Three years ago, I was single, living with roommates and fending for myself when it came to food. My meals balanced taste, health and time investment. Time investment usually took priority.
Now, I am married to an incredibly talented chef. Lucky me! Dinners are healthy, fresh and delicious. There is almost always something in the fridge for breakfast or lunch. I’ve won the food lottery.
So why am I not radically happier?
The problem is that I’ve acclimated to eating delicious and healthy food—it’s now the new normal. I’m extremely grateful for my wife’s cooking, but it hasn’t raised my baseline happiness.
Which got me thinking—how does this relate to happiness and fulfillment at work?
Martin Seligman, a thought-leader in positive psychology, says that people typically pursue three strategies for a happy and fulfilled life:
The pleasant life—eat good food, drive a nice car, maximize the good things while minimizing the bad things
The engaged life—find the activities that bring you into flow, and do those as much as possible
The meaningful life—identify how your strengths are best suited to help those in the world around you and use your strengths to make a difference
In his research, Seligman finds that #2 and #3 are effective strategies, while #1 leaves folks unfulfilled. He says humans acclimate to pleasant things too quickly for them to make a sustainable difference.

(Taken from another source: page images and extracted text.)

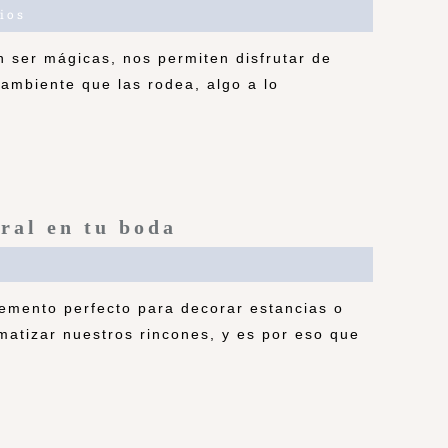
ios
en ser mágicas, nos permiten disfrutar de
 ambiente que las rodea, algo a lo
ral en tu boda
emento perfecto para decorar estancias o
matizar nuestros rincones, y es por eso que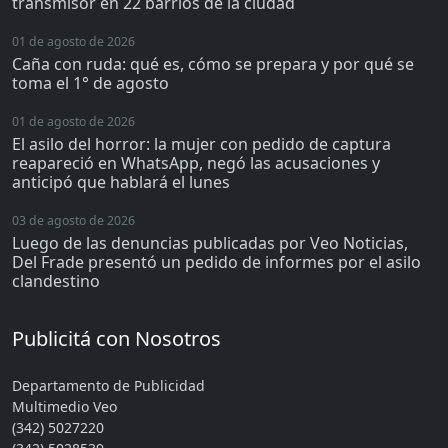
transmisor en 22 barrios de la ciudad
01 de agosto de 2026
Caña con ruda: qué es, cómo se prepara y por qué se
toma el 1° de agosto
01 de agosto de 2026
El asilo del horror: la mujer con pedido de captura
reapareció en WhatsApp, negó las acusaciones y
anticipó que hablará el lunes
03 de agosto de 2026
Luego de las denuncias publicadas por Veo Noticias,
Del Frade presentó un pedido de informes por el asilo
clandestino
Publicitá con Nosotros
Departamento de Publicidad
Multimedio Veo
(342) 5027220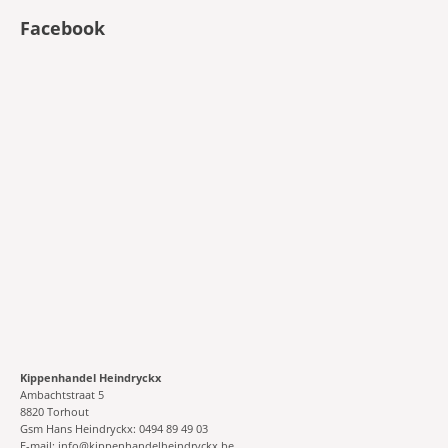
Facebook
Kippenhandel Heindryckx
Ambachtstraat 5
8820 Torhout
Gsm Hans Heindryckx: 0494 89 49 03
E-mail: info@kippenhandelheindryckx.be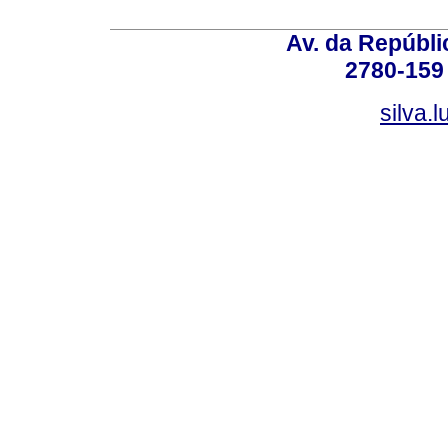
Av. da Repúbli
2780-159 
silva.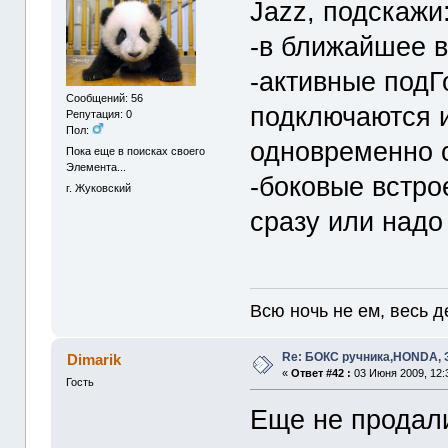
Jazz, подскажи
-в ближайшее в
-активные подГ
Сообщений: 56
подключаются 
Репутация: 0
Пол:
одновременно 
Пока еще в поисках своего
Элемента...
-боковые встр
г. Жуковский
сразу или надо
Всю ночь не ем, весь д
Re: БОКС ручника,HONDA
Dimarik
«
Ответ #42 :
03 Июня 2009, 12:
Гость
Еще не продал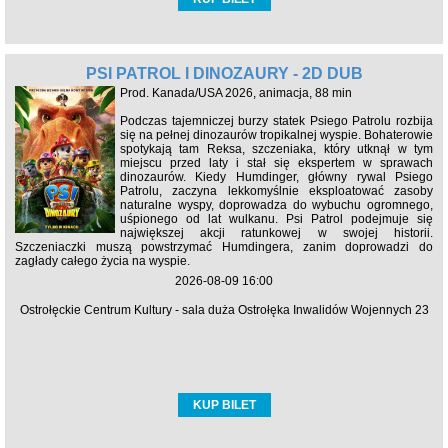
PSI PATROL I DINOZAURY - 2D DUB
Prod. Kanada/USA 2026, animacja, 88 min
Podczas tajemniczej burzy statek Psiego Patrolu rozbija
się na pełnej dinozaurów tropikalnej wyspie. Bohaterowie
spotykają tam Reksa, szczeniaka, który utknął w tym
miejscu przed laty i stał się ekspertem w sprawach
dinozaurów. Kiedy Humdinger, główny rywal Psiego
Patrolu, zaczyna lekkomyślnie eksploatować zasoby
naturalne wyspy, doprowadza do wybuchu ogromnego,
uśpionego od lat wulkanu. Psi Patrol podejmuje się
największej akcji ratunkowej w swojej historii.
Szczeniaczki muszą powstrzymać Humdingera, zanim doprowadzi do
zagłady całego życia na wyspie.
2026-08-09 16:00
Ostrołęckie Centrum Kultury - sala duża Ostrołęka Inwalidów Wojennych 23
KUP BILET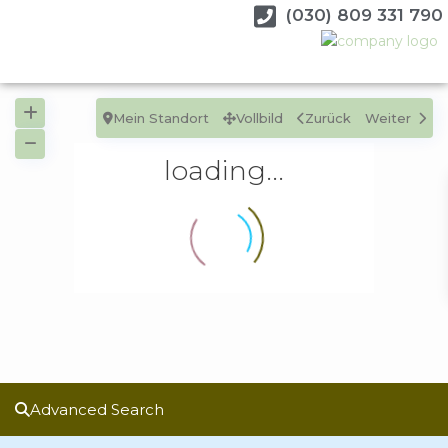
(030) 809 331 790
Mein Standort
Vollbild
Zurück
Weiter
loading...
Advanced Search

In the workplace, some companies offer a casual dress code, office snacks or flexible hours. I don’t advocate taking any of those benefits away. But just as delicious food wore off when it became my new norm, pleasant workplaces won’t generate long-term fulfillment because we’re all too inclined to acclimate.
Pleasant becomes the norm, not a source of happiness.
Finding happiness at work, for individuals:
Focus on Seligman’s Strategies #2 and #3. What work engages you so thoroughly that you track of time? Do more of that. What are your strengths, and how do you want to use them to improve the world around you? Chat with your manager about shifting your work to align more closely with those things.
Generating happiness at work, for managers:
Get your team to focus on Strategies #2 and #3. What work do they love? What are individual people’s strengths, and how can you give them work that aligns? Not only will this help your team perform better, it will lead to longer talent retention and higher employee satisfaction.